To Grieve Or Not To Grieve
As published in VoiceCatcher.
I have entered the season of grief. At age 64, I like to think of myself as “middle-aged,” but unless I live to 128, my middle years have long departed. I now know more dead people than newborn ones. Loss has become a way of life. Every month, someone new dies—an old friend, a neighbor, someone’s husband or wife. They are dropping like flies around me.
I used to wear my grief like a heavy winter coat, weighted, scratchy, and impossible to ignore. Now it feels more like a spring sweater. I am aware of its light weight, but it doesn’t oppress me. I wrap the soft cotton threads around my shoulders and go about my day, feeling grateful for its presence. It’s not the grief I hold on to now, it’s the memories.
I got slammed with grief when my sister died. She was struck and killed by a bicycle on her way to meet me for dinner. She was just a year older than I am now. She was my mentor and my best friend. My loss crushed me. It was everything. My loss became my only story. If you asked me how I was doing (and lots of people did), I’d respond honestly. “Terrible,” I’d say. I dealt with my sadness by embracing it and talking about it. People hated seeing me sad, but I relished the relief of speaking my truth.

Given information:
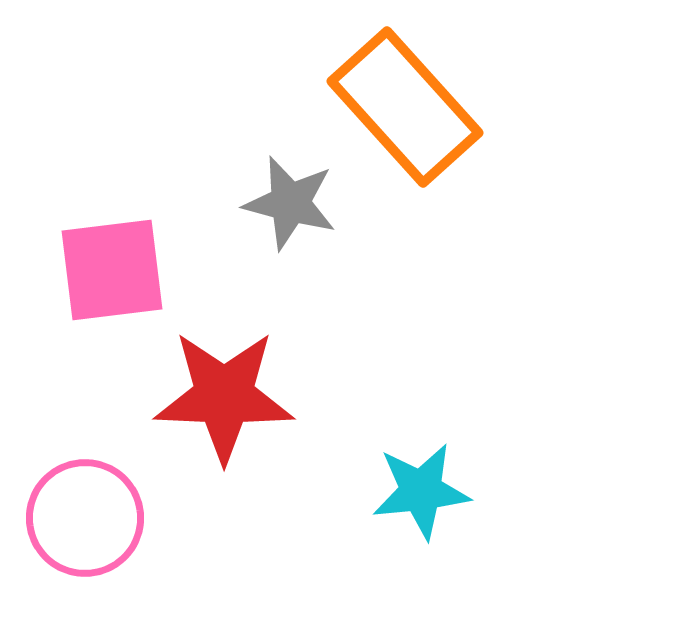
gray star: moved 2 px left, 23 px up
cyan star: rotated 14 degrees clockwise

Problem set:
**a.** Echo the grief essay between "I used to wear" and "speaking my truth.", inclusive.
**b.** Answer these from the grief essay:
(i) What age does the writer give?
(ii) What garment does the writer now compare grief to?
(iii) How did the writer's sister die?

Solutions in order:
**a.**
I used to wear my grief like a heavy winter coat, weighted, scratchy, and impossible to ignore. Now it feels more like a spring sweater. I am aware of its light weight, but it doesn’t oppress me. I wrap the soft cotton threads around my shoulders and go about my day, feeling grateful for its presence. It’s not the grief I hold on to now, it’s the memories.
I got slammed with grief when my sister died. She was struck and killed by a bicycle on her way to meet me for dinner. She was just a year older than I am now. She was my mentor and my best friend. My loss crushed me. It was everything. My loss became my only story. If you asked me how I was doing (and lots of people did), I’d respond honestly. “Terrible,” I’d say. I dealt with my sadness by embracing it and talking about it. People hated seeing me sad, but I relished the relief of speaking my truth.

**b.**
(i) 64
(ii) A spring sweater
(iii) She was struck and killed by a bicycle on her way to meet the writer for dinner.